There’s growing evidence that the toll of our stunning inequality is not just economic but also is a melancholy of the soul. The upshot appears to be high rates of violent crime, high narcotics use, high teenage birthrates and even high rates of heart disease.
That’s the argument of an important book by two distinguished British epidemiologists, Richard Wilkinson and Kate Pickett. They argue that gross inequality tears at the human psyche, creating anxiety, distrust and an array of mental and physical ailments — and they cite mountains of data to support their argument.
“If you fail to avoid high inequality, you will need more prisons and more police,” they assert. “You will have to deal with higher rates of mental illness, drug abuse and every other kind of problem.” They explore these issues in their book, “The Spirit Level: Why Greater Equality Makes Societies Stronger.”
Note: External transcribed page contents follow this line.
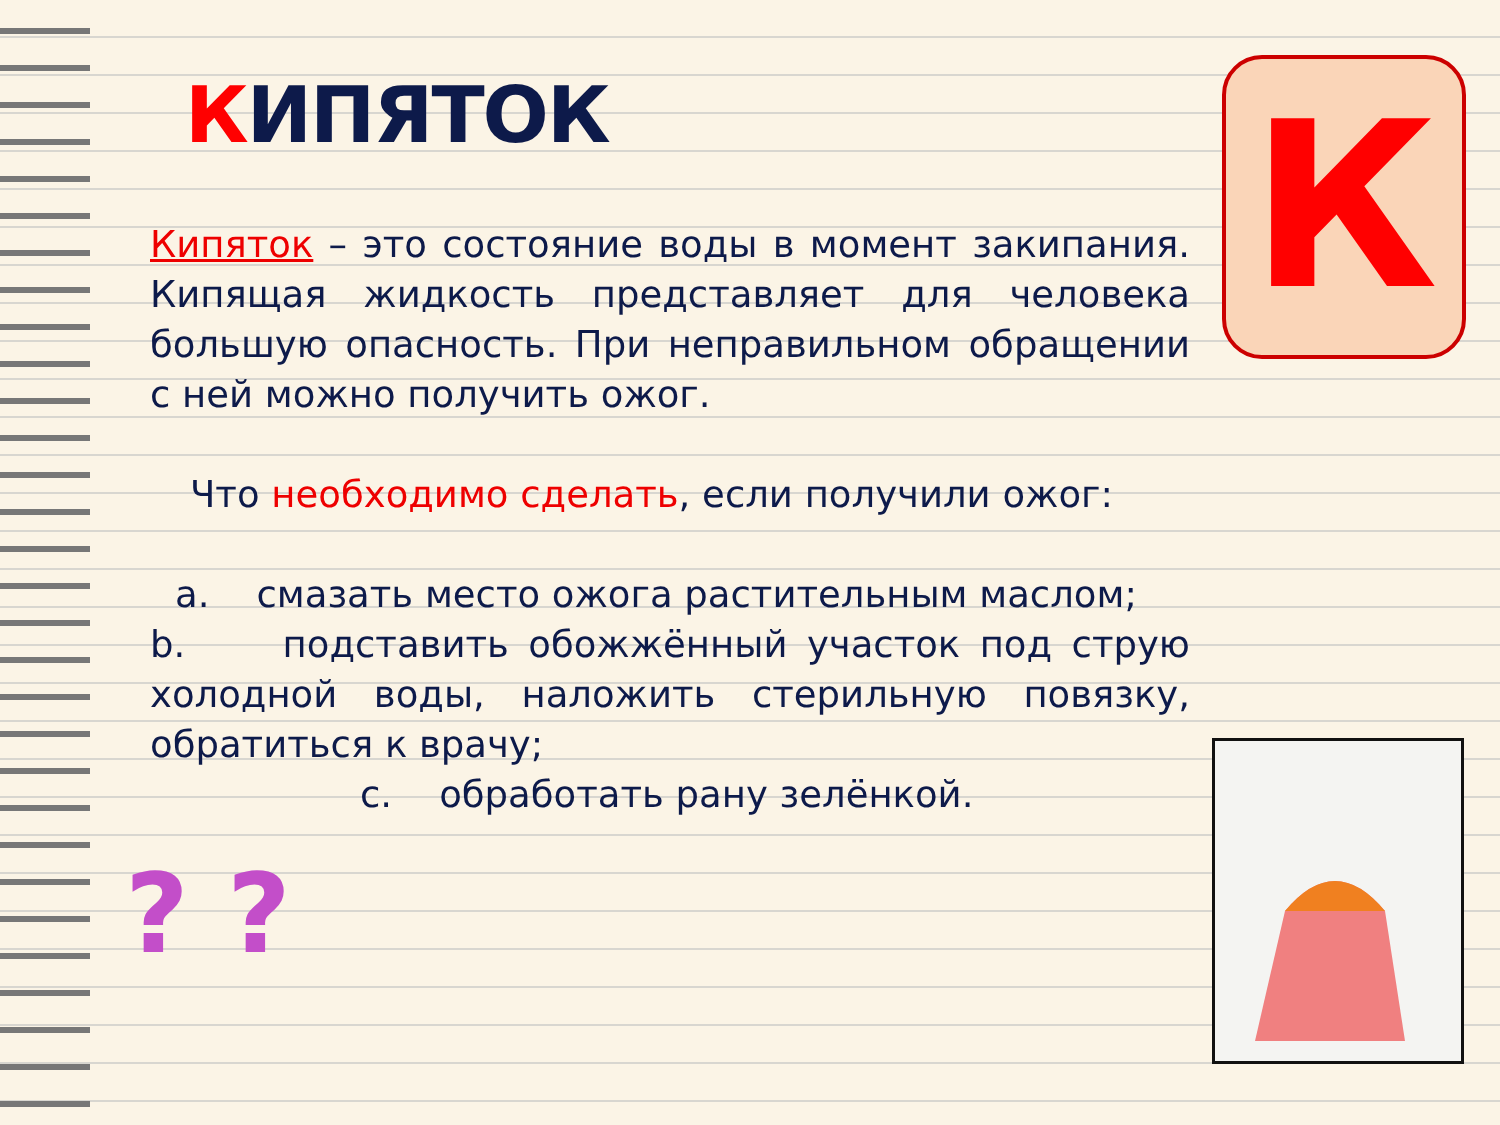КИПЯТОК
Кипяток – это состояние воды в момент закипания. Кипящая жидкость представляет для человека большую опасность. При неправильном обращении с ней можно получить ожог.
Что необходимо сделать, если получили ожог:
a. смазать место ожога растительным маслом;
b. подставить обожжённый участок под струю холодной воды, наложить стерильную повязку, обратиться к врачу;
c. обработать рану зелёнкой.
К
? ?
I'm about halfway through reading Paul Krugman's "Conscience of a Liberal," and like today's Nicholas Kristof column (above) it's raising more questions for me than it answers.
Conservatives cast a low-tax low-regulation structure, often, in terms of freedom. And that's appealing: We all want to be free, right? But there's just a ton of evidence that the way the United States does capitalism isn't leading to income or social mobility -- and if the researchers Kristof cites above are correct, that it's not helping us create a healthy society.
The conservative era that began in 1980, then, appears to be one in which the rich get richer -- and everybody else gets sicker. It's a good deal for the rich, I suppose, but I wonder why the rest of us should go along with it.